[RECORDS SHOWN — start]

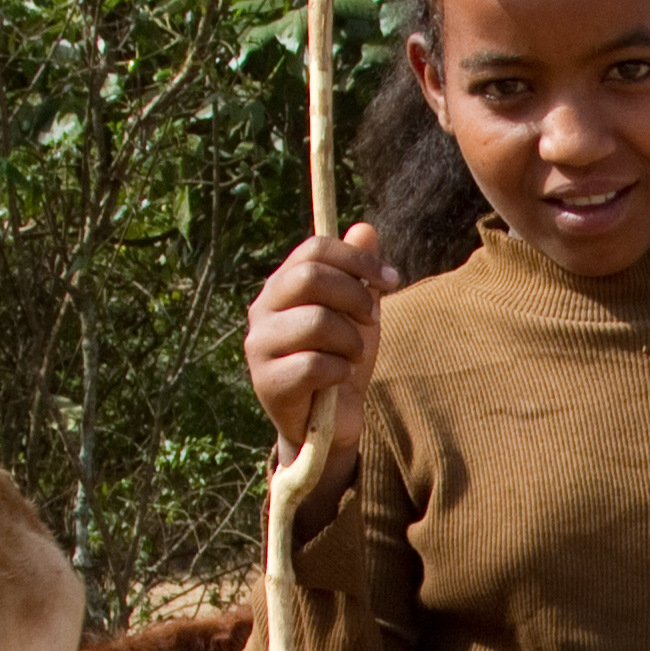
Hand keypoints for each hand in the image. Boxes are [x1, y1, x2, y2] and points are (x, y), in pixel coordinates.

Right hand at [245, 224, 388, 448]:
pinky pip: (314, 365)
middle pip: (311, 278)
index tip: (391, 280)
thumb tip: (365, 227)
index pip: (314, 249)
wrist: (329, 423)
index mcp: (282, 286)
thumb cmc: (341, 360)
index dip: (357, 259)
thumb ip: (359, 273)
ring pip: (316, 322)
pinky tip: (341, 380)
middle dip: (355, 297)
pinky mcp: (267, 382)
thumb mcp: (357, 313)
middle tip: (371, 320)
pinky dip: (341, 371)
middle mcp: (261, 310)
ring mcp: (259, 346)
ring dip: (350, 341)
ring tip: (352, 356)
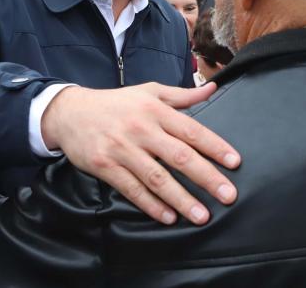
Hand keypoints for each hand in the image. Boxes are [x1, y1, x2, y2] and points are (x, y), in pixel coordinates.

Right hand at [41, 82, 239, 225]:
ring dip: (181, 199)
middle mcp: (141, 129)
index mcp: (155, 110)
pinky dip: (151, 205)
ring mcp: (122, 149)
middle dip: (206, 177)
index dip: (215, 146)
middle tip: (228, 195)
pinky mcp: (106, 166)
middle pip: (179, 156)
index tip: (234, 162)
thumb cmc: (116, 103)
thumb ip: (182, 95)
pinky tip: (168, 217)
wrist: (70, 112)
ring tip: (202, 215)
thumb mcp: (149, 91)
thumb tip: (213, 88)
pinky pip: (132, 189)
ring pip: (157, 178)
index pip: (192, 130)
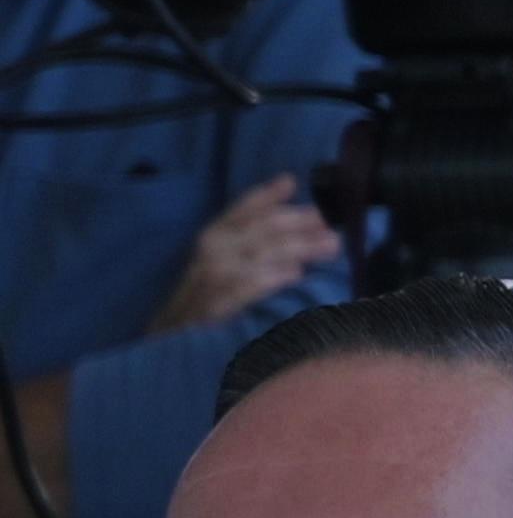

[RECORDS SHOWN — finish]

**ACTIVITY**
Would you report every line of the entries above containing the word "ring"?

**ANSWER**
ring pip: (316, 322)
ring mcp: (259, 346)
ring dip: (350, 341)
ring tip: (352, 356)
ring dip: (181, 199)
ring mcp: (122, 149)
ring tip: (202, 215)
ring pip: (157, 178)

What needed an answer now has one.